Türkiye’den aralarında çok sayıda siyasetçi ve gazeteninin de bulunduğu binlerce kullanıcıya bulaştığı sanılan tuzak programı temizlemek de kolay değil. Telefonu fabrika ayarlarına dönüştürmek bile bazı cihazlarda tam bir çözüm anlamına gelmiyor. Virüs bulaştığı düşünülen cihazların, uzmanlar tarafından denetlenmesi gerektiği tavsiye ediliyor.

KILIÇDAROĞLU: BU AHLAKSIZLIĞI YAPANI BULUN

CHP lideri Kemal Kılıçdaroğlu, grup toplantısında, CHP’lilerin telefonlarının Adalet Yürüyüşü sırasında dinlenmesi skandalıyla ilgili Alman hükümeti aleyhine Almanya’da dava açacaklarını söyledi. CHP Genel Başkanı Kemal Kılıçdaroğlu, 24 Haziran seçimlerine kısa süre kala son grup toplantısını yaptı. Oturacak yer kalmayan grup salonunda partililer Kılıçdaroğlu’nu ellerindeki Filistin bayraklarıyla “Hak, hukuk, adalet” sloganları atarak karşıladı. Kürsüye Filistin atkısıyla çıkan Kılıçdaroğlu’nun konuşmasından satırbaşları şöyle: Telefonlarımızı dinlemişler: Biz dünya tarihine geçen bir Adalet Yürüyüşü yaptık. Yürürken, MYK toplantılarını, grup toplantılarını herkesin önünde yaptık. Fakat bir gördük ki bizim bütün telefonlarımızı dinlemişler. Hükümetten bu ahlaksızlığı yapanları ortaya çıkarmalarını istiyorum. Erdoğan, bu ahlaksızlığın ortağı değilsen bizi dinleyenleri ortaya çıkarmak zorundasın. Nokta. Neden Erdoğan diyorum da başka bir adres göstermiyorum. Dinlemeyi öngören casus programı Almanya’daki bir firma tarafından üretilmiştir. Bu casus programı Alman hükümetinin izni olmadan başka bir ülkeye satılamaz. Alman medyası üzerinde duruyor. Gerekirse Almanya’ya dava açacağiz: Google 29 gün bu program internette kalınca bunun bir casusluk programı olduğunu keşfediyor, hemen çekiyor, indiriyor. Şimdi biz merak ediyoruz, bu casusluk programını Alman hükümeti, Türkiye’de kimlere sattı? Bunun ortaya çıkması lazım. Eğer demokrasi, insan hakları, yaşamın gizliliği diyorsanız ortaya çıkarın. Bunlar ortaya çıkarmazsa Almanya’da ortaya çıkacak. Alman hükümeti bunu itiraf etmek zorunda kalacak. Biz gerekirse Alman hükümeti aleyhine Almanya’da dava açacağız.

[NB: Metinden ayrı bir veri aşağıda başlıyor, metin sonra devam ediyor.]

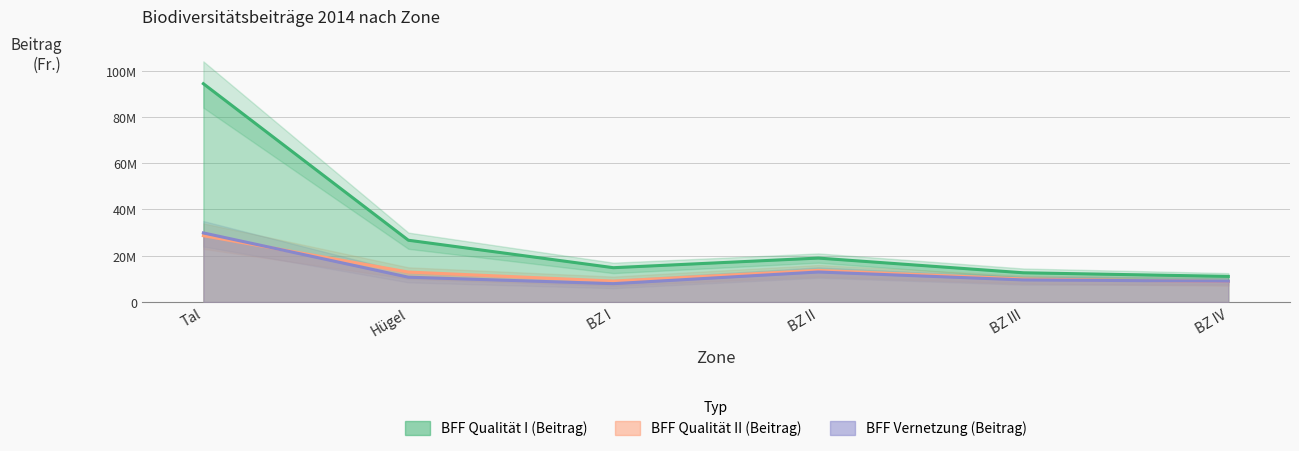

Reading left to right, list all the values displayed in this chart.

BFF Qualität I (Beitrag): 94357160.7	26711858.8	14842373.3	18998646.9	12647606.4	11084629.0
BFF Qualität II (Beitrag): 28659947.4	12960067.4	9058604.5	13679797.1	9970906.0	8863407.0
BFF Vernetzung (Beitrag): 29871321.2	10736781.1	7943670.2	12985527.1	9562847.3	9009105.1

Utanç belgesi: Bizi dinlemişler sanıyorlar ki bir şey bulacaklar. Vallahi bir şey yok. Bizim yürüyüş sırasında neleri düşündüğümüzü herhalde öğrenmek istiyorlar. Kim öğrenmek istiyor? Bana sorabilirsin, açarsın telefon söylersin, ben sana hepsini söylerim. Bizim telefonları niye dinliyorsun? Demokrasi adına bir utanç belgesidir bu. Merak ediyorum. Sayın Binali Yıldırım, BTK size bağlı. Acaba onlara mı sattılar bunu? Kime sattılar? Emniyet’e veya MİT’e mi sattı Alman hükümeti? Biz bunları öğrenmek istiyoruz. Çıksınlar itiraf etsinler, ‘biz bunu aldık sizi dinlemek için kullandık’ desinler, vallahi dava açmayacağım. Çünkü ortada bir şey yok ki. Gizli kapaklı bir şeyimiz yok. “Oğlum paraları sıfırladın mı?” diye bir lafımız yok. “Malı götürme” diye bir şeyimiz yok. Yolsuzluğumuz yok ahlaksızlığımız yok.